Für die Transformation des Chlamydomonas-Genoms zur Integration der lox-Vektoren wurde zu Beginn der Arbeit der Stamm cw15Arg^-A verwendet, da dieser neben der Verwendung der Resistenzmarker (ble, aphVIII) auch den Auxotrophiemarker ARG7.8 zur Selektion für Folge-Transformationen ermöglicht. Die Selektion auf Zeozin führte aber in diesem Stamm nur zu wenigen zeozinresistenten lox-Transformanten. Dieser Effekt konnte auch in späteren Versuchen bei weiteren Konstrukten mit dem ble-Gen als Selektionsmarker beobachtet werden. Eine mögliche Erklärung für die niedrige Transformationseffizienz kann die mutagene Wirkung des Antibiotikums Zeozin sein, welches Doppelstrangbrüche in der DNA verursacht (121). Der zellwandlose und argininauxotrophe cw15Arg^-A-Stamm weist möglicherweise zusätzliche Defekte im DNA-Reparaturmechanismus auf, was zu einer verringerten Toleranz gegenüber Zeozin führen würde. Es konnte aber je eine Transformante für die Integration der loxP-, loxGA- und loxAC-Expressionsvektoren mit Hilfe von PCR-Reaktionen und Southern Blot-Analysen identifiziert werden, welche nachfolgend zur Überprüfung der Cre-Rekombinaseaktivität verwendet wurden.

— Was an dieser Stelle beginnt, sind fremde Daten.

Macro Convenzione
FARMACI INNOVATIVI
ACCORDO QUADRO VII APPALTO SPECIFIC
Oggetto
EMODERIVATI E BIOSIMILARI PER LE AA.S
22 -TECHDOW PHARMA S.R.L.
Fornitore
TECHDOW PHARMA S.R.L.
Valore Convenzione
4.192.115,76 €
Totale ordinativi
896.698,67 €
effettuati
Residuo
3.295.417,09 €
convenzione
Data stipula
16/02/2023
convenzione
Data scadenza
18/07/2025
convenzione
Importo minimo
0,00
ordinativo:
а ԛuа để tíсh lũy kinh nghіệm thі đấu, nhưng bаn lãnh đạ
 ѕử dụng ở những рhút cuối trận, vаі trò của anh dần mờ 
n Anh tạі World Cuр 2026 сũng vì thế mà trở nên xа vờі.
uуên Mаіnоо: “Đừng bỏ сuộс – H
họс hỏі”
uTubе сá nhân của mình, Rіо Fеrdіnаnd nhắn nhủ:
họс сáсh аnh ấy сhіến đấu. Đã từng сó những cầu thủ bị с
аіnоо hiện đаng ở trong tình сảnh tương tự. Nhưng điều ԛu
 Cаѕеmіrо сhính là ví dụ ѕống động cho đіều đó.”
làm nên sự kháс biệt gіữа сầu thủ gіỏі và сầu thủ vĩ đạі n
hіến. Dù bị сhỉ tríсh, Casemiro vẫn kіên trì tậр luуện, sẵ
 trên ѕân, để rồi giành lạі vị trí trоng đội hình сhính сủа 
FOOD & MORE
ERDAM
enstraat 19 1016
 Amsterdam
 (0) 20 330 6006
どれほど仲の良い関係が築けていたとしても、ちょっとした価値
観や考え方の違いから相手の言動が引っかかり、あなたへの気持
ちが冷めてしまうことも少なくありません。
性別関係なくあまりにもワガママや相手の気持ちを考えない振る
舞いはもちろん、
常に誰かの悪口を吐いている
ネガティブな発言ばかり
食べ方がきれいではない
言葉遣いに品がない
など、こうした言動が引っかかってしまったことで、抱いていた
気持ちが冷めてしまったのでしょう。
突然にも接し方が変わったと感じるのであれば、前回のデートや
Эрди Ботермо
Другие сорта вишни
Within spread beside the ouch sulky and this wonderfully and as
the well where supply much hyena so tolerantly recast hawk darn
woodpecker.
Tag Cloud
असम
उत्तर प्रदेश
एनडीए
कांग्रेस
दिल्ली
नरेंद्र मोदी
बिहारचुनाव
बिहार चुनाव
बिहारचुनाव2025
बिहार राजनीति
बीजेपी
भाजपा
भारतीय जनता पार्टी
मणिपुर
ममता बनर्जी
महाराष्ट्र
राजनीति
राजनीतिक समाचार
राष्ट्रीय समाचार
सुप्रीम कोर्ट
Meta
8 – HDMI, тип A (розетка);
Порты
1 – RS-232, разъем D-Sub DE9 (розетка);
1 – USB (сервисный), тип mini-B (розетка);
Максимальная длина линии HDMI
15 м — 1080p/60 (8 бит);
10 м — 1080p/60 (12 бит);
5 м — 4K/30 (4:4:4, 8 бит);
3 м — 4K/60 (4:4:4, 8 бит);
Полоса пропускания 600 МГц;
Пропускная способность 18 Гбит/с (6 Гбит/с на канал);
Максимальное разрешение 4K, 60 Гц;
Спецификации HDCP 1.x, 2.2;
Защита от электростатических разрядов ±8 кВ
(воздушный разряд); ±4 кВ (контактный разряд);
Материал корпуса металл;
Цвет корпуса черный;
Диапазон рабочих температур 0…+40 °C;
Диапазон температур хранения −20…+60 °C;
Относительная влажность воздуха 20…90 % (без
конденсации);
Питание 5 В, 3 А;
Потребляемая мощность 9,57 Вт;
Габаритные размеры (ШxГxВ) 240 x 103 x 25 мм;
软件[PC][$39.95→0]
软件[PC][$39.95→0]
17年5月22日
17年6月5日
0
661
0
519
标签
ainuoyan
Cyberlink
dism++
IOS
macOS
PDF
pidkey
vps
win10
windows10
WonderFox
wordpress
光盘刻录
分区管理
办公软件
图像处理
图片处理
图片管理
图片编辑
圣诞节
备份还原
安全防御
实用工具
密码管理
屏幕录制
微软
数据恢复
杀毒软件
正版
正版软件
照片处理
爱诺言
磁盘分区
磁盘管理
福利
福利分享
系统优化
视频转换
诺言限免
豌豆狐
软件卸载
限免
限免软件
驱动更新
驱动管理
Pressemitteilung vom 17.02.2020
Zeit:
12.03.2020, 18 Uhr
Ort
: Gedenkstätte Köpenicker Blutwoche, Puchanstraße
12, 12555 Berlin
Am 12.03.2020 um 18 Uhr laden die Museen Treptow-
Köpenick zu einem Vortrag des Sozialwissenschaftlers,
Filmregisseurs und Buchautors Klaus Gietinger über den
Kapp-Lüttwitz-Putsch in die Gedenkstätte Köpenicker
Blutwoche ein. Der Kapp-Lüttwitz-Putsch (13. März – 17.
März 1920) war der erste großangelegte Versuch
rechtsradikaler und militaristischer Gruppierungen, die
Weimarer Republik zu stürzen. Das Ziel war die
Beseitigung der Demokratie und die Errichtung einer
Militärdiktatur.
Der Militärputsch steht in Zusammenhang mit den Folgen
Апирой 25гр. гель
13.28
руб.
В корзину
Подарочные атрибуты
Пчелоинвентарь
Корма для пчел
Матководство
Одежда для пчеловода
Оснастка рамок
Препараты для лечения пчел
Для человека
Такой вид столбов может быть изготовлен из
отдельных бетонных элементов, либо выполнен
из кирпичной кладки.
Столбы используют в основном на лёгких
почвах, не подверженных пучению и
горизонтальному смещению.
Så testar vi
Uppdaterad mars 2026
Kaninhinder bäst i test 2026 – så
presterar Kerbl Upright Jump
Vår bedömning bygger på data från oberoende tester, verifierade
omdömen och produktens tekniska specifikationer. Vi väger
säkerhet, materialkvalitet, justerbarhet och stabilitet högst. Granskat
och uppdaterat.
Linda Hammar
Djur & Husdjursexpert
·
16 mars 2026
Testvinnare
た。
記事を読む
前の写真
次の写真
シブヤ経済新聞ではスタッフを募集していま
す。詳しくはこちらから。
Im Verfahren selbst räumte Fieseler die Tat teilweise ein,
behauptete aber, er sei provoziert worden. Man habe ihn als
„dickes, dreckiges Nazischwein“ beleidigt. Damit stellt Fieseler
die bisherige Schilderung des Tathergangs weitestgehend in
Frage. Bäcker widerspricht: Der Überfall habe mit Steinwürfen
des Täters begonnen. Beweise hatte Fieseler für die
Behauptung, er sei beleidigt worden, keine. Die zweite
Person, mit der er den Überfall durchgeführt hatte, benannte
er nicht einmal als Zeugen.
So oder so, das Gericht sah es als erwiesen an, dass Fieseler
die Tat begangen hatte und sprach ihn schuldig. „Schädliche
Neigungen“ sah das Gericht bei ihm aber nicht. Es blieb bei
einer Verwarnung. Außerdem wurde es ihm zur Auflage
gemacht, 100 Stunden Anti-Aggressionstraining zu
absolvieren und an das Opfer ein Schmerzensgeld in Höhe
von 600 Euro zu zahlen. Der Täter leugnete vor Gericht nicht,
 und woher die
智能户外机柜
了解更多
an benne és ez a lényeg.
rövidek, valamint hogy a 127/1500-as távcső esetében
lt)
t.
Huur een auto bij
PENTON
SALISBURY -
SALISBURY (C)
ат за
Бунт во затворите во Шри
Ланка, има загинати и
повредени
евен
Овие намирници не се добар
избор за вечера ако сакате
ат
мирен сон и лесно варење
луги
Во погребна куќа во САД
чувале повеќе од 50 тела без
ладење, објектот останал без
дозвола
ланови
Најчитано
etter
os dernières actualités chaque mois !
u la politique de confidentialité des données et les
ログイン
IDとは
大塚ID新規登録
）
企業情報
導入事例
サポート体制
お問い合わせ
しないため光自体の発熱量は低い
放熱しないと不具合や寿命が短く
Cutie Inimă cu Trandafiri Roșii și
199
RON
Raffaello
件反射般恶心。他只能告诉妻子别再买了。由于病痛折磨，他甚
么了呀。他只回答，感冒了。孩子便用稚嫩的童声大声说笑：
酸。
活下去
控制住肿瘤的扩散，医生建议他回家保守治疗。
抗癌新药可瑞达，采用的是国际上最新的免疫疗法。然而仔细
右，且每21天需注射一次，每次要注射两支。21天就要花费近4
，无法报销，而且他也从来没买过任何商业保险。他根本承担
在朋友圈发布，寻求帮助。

Die Wiederholung der Transformation im argininauxotrophen Chlamydomonas-Stamm cw15⁺ führte dagegen zu einer deutlichen Erhöhung zeozinresistenter Transformanten und ermöglichte somit eine bessere Auswahl potentieller lox-Rezipienten. Trotz der höheren Anzahl an Transformanten konnten nur zwei cw15⁺-2loxP-APH-Klone gefunden werden, welche die Expressionskassette nur einmal und vollständig integriert aufwiesen und für die Cre-vermittelte Rekombination als Teststamm zur Verfügung standen. Bei allen weiteren bisher untersuchten Kulturen (mit loxP-, loxGA- bzw. loxAC-Expressionskassette) handelte es sich um Klone mit Mehrfachinsertionen, die eine spätere Analyse bezüglich ihrer Rekombination erschweren würden. Zudem hat sich gezeigt, dass Transformanten, die die Expressionskassette mehrfach enthalten, das Fusionsgen ble-crluc nach längerer Kultivierung ohne Selektionsdruck infolge von Silencingmechanismen stilllegen (17), und somit eine Analyse bezüglich des Phänotyps (Zeozinresistenz, Luciferaseaktivität, Paromomyzinresistenz) unmöglich machen. Bis zum Ende der Arbeit konnten für die loxAC- und die loxGA-Erkennungssequenz keine geeigneten Teststämme generiert werden. Die anfängliche Analyse durch überlappende PCR-Reaktionen hat sich als nicht ausreichend herausgestellt. Die Untersuchung von weiteren möglichen Rezipienten ist in Bearbeitung.